The answer should be the lines from the one with "middle pip: (611, 128)" through the final line of the entries, restated word for word.

Start of Material provided

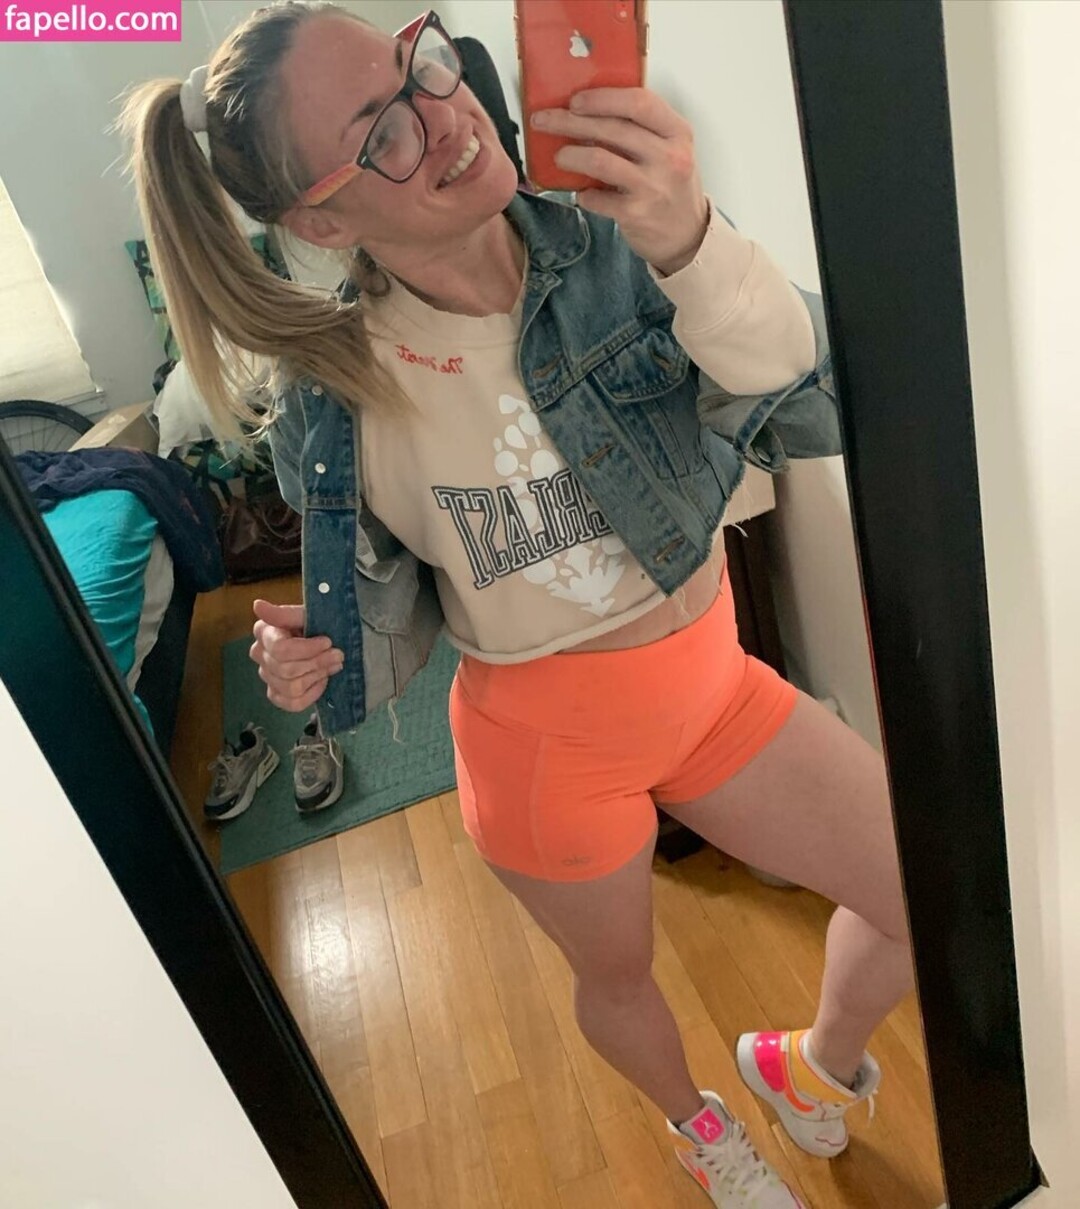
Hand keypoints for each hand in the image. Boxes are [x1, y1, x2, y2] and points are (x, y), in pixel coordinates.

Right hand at [249, 600, 343, 713]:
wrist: (332, 638)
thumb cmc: (319, 622)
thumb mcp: (308, 613)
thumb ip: (284, 612)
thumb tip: (257, 605)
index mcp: (264, 632)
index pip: (281, 650)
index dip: (308, 649)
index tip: (328, 641)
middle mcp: (260, 654)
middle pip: (286, 670)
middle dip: (317, 663)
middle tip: (338, 655)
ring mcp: (267, 676)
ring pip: (291, 688)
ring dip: (317, 676)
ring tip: (333, 665)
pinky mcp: (277, 694)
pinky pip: (292, 704)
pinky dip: (312, 694)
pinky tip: (322, 681)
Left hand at [531, 87, 708, 274]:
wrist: (687, 236)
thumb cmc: (672, 187)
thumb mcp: (670, 149)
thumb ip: (642, 129)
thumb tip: (590, 111)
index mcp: (677, 132)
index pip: (638, 102)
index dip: (602, 98)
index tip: (575, 100)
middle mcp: (668, 157)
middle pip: (611, 128)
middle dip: (570, 121)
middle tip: (545, 121)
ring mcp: (652, 186)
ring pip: (599, 160)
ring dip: (570, 155)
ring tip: (559, 156)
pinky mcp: (636, 213)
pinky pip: (597, 198)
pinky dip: (583, 194)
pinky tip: (582, 193)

End of Material provided

Finished exercise –
middle pip: (611, 128)
middle dip: (570, 121)
middle tip: (545, 121)
ring mcp: (652, 186)
ring pip: (599, 160)
ring dip: (570, 155)
ring tip: (559, 156)
pinky mcp: (636, 213)
pinky pip: (597, 198)
pinky dip: (583, 194)
pinky tip: (582, 193)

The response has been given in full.